The king has just earmarked $1.5 million in additional funds for the Waqf on the Mount.
A briefing that Jared Kushner gave to Congressional interns on Monday was supposed to be confidential but was leaked in its entirety. I do not know if it made much press in the US, but had considerable exposure here.
It was deeply disconcerting because it exposed the lack of congruence between Kushner’s reading of the situation here and the role he assumes.
The line from the briefing that made headlines was, “There may be no solution.” This is a far cry from the bravado of Trump’s statement in the first days of his administration, when he said that solving the Israeli-Palestinian Arab conflict may be easier than people think.
“What do we offer that’s unique?”
he asked rhetorically.
“I don’t know.”
He and Jason Greenblatt work on this, however, because
“it’s one of the problem sets that the president asked us to focus on…”
So, has Jared told his boss that there may be no solution?
Truly disconcerting was Kushner’s description of the Temple Mount crisis, in which the US became heavily involved (emphasis added).
He began by describing the situation and saying that Israel’s action in putting up metal detectors was
“not an irrational thing to do. You know when you have—police officers were just killed, and weapons that were used to…”
Then he acknowledged that the Arabs incited:
“…so then what happens is they start inciting it….
“They say look, you know, this is a change to the status quo. The Temple Mount is a [unintelligible] occupation of Israel, and Israel was saying we don’t want anything to do with that, we just want to make sure people are safe….”
So what was the US response?
“So we’re going to work with them…to take down the metal detectors there, and then I think one of the Palestinians’ religious leaders was saying, ‘If you go through the metal detectors, then your prayers don’t count.’ And that is not a very helpful thing to have said. And then there was a lot of rage. And there was an Israeli family that three people killed in their home, which was absolutely terrible. You know, so, ‘I’m going to do this to free the Temple Mount.’

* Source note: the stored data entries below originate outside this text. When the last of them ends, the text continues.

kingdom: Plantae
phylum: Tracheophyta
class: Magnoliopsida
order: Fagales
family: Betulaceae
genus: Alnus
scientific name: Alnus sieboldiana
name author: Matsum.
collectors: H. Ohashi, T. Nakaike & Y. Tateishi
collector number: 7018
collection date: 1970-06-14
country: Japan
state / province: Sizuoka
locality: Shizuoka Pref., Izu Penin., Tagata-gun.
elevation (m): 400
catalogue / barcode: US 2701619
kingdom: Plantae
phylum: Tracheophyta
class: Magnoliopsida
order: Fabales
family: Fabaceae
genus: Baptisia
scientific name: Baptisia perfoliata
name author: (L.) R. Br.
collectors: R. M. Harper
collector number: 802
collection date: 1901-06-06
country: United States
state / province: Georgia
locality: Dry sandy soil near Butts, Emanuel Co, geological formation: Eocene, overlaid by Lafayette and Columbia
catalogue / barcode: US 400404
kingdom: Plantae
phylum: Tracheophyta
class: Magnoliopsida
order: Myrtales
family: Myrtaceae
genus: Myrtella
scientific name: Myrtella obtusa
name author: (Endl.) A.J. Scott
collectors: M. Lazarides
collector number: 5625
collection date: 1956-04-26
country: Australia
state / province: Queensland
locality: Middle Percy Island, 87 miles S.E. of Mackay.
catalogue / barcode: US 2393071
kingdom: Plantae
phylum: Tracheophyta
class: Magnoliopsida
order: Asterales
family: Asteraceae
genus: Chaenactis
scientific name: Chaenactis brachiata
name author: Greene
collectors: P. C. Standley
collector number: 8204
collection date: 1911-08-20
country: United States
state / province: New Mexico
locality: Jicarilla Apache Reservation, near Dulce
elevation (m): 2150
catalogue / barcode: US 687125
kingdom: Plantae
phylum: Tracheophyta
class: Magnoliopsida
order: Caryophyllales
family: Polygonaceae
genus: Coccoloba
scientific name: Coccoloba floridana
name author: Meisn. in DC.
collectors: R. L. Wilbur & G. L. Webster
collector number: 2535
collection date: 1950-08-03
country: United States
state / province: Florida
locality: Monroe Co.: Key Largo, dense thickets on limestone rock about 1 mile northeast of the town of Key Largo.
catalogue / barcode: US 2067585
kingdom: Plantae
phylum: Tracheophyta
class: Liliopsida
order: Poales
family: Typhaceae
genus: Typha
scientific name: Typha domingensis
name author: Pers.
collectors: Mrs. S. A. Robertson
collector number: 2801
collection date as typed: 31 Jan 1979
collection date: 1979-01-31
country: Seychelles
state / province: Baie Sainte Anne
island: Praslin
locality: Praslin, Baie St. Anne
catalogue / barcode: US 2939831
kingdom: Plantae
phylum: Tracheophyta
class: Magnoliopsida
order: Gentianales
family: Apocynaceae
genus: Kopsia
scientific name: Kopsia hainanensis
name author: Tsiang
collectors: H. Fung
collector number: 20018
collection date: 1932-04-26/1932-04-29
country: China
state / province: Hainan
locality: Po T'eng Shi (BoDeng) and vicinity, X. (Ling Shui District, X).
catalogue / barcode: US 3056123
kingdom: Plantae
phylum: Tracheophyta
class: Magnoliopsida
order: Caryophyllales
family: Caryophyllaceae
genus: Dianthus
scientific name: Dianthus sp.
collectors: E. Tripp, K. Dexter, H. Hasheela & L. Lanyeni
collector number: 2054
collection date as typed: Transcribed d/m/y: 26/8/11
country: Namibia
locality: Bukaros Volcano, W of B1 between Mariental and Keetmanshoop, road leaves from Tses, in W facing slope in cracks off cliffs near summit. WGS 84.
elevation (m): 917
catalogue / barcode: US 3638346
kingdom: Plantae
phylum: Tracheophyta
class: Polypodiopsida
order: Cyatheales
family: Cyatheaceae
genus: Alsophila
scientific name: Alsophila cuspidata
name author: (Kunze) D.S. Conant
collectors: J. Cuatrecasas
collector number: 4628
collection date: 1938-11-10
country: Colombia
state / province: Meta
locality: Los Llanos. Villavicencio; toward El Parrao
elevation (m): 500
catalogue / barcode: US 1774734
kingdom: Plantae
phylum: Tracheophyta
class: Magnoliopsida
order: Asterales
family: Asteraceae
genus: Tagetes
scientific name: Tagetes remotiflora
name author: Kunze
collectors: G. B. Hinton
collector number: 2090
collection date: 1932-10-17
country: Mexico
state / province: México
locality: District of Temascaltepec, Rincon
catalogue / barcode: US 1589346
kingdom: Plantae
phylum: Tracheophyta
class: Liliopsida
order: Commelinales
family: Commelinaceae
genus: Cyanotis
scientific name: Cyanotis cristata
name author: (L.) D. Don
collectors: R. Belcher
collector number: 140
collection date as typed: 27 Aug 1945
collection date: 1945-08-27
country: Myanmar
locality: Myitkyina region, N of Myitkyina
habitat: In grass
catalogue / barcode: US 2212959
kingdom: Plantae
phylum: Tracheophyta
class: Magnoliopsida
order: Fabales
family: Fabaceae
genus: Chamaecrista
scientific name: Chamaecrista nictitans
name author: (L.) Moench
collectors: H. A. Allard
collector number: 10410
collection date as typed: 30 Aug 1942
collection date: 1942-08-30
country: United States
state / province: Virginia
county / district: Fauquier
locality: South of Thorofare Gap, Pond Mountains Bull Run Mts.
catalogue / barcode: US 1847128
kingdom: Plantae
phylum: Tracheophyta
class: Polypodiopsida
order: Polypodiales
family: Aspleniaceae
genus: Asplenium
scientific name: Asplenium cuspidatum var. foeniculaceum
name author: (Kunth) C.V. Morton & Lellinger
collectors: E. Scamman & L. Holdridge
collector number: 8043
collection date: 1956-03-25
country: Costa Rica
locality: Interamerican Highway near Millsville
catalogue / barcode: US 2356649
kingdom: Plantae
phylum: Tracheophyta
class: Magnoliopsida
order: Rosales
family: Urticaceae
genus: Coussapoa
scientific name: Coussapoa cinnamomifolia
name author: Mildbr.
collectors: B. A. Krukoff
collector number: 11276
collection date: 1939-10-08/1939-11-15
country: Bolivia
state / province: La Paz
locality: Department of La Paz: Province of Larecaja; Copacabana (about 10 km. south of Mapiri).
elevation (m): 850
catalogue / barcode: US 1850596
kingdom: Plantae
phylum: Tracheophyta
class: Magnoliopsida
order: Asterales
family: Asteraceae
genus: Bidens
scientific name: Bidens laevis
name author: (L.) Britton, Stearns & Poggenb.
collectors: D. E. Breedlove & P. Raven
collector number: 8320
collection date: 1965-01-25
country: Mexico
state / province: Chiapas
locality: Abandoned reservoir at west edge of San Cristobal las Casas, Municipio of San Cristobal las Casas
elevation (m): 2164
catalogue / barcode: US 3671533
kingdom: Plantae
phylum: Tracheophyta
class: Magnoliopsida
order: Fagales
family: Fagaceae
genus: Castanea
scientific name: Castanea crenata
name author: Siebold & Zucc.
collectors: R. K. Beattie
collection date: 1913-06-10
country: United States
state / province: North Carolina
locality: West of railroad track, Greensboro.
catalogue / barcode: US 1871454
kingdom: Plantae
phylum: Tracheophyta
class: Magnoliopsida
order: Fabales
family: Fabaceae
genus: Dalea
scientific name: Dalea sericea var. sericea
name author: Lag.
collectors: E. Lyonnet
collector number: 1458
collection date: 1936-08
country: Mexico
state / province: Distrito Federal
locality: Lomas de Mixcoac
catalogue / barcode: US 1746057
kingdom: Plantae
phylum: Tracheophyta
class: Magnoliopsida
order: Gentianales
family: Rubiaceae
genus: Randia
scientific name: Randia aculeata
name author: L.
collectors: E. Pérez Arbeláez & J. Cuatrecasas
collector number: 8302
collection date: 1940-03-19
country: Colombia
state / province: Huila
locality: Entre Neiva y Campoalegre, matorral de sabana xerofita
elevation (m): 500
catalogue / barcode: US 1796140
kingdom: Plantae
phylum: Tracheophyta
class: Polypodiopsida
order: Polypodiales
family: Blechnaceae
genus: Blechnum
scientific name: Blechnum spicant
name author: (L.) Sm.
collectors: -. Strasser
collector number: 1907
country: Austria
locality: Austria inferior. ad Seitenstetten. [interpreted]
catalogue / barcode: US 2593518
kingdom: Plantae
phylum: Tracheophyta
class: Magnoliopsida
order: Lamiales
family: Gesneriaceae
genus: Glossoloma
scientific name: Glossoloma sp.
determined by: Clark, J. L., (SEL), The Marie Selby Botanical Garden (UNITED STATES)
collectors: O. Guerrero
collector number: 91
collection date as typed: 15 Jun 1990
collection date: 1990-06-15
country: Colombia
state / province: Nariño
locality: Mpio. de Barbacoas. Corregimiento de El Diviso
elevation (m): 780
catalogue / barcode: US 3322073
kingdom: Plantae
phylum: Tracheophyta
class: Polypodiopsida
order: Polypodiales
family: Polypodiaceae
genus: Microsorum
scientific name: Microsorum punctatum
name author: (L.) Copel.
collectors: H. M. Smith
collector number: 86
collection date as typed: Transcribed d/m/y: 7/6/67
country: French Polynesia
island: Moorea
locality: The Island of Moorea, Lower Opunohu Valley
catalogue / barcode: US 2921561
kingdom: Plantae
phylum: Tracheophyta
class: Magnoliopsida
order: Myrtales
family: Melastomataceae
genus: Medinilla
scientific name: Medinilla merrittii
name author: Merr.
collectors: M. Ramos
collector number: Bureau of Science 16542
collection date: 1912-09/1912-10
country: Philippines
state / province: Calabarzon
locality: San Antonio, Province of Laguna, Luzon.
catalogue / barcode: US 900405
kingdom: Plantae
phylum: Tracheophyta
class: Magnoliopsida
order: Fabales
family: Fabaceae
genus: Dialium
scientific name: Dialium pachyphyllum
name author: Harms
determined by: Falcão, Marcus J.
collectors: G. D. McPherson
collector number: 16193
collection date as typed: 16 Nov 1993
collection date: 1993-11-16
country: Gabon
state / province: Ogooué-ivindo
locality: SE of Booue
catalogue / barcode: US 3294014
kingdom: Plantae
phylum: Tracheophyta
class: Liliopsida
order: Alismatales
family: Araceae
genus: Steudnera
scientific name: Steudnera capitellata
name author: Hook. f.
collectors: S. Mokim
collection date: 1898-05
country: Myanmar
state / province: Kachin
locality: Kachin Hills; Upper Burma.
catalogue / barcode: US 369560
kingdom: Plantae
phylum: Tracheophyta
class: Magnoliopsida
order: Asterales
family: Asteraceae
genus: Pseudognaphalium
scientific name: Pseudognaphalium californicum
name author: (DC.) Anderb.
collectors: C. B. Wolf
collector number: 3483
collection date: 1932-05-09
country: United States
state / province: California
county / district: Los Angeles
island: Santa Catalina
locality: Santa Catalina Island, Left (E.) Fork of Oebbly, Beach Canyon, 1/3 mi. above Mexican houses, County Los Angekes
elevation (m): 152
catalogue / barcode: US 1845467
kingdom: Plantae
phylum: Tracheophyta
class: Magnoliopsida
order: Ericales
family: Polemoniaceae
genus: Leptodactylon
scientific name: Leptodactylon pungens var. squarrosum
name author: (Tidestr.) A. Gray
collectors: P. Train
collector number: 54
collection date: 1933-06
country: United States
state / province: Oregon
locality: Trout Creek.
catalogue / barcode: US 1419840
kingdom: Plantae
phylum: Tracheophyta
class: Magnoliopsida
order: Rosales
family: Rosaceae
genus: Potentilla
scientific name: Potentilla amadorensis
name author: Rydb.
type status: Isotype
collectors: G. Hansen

“So ultimately we were able to work with them, and we were able to get the Israelis to take down the different forms of surveillance…
“We spoke with everyone and succeeded in getting Israel to remove the same means of inspection – a move that was done with the consent of Jordan…”
The name of the game here is keeping things quiet, so that there can be movement towards “peace.”
The Trump administration is not hostile to Israel. Not at all. But neither does it have Israel’s back. To recognize that our behavior was appropriate, and that the other side was inciteful and unhelpful, and then to push Israel to cave to that incitement was egregiously wrong-headed.
What Jared and company do not realize is that they haven’t brought peace closer by this action – even though this is what they imagine.
They have, first, given the Arabs the message that incitement and violence work. And, then, they have given us the message that, when push comes to shove, we cannot trust them to stand with us even if they know we are right.
You will notice, please, that Jared said they signed off with Jordan on this. King Abdullah is a sacred cow.
It’s the same dynamic: the US is said to need Abdullah on the throne, and thus steps carefully with him without challenging him, the assistance the US provides Jordan – including over $1 billion this year – notwithstanding.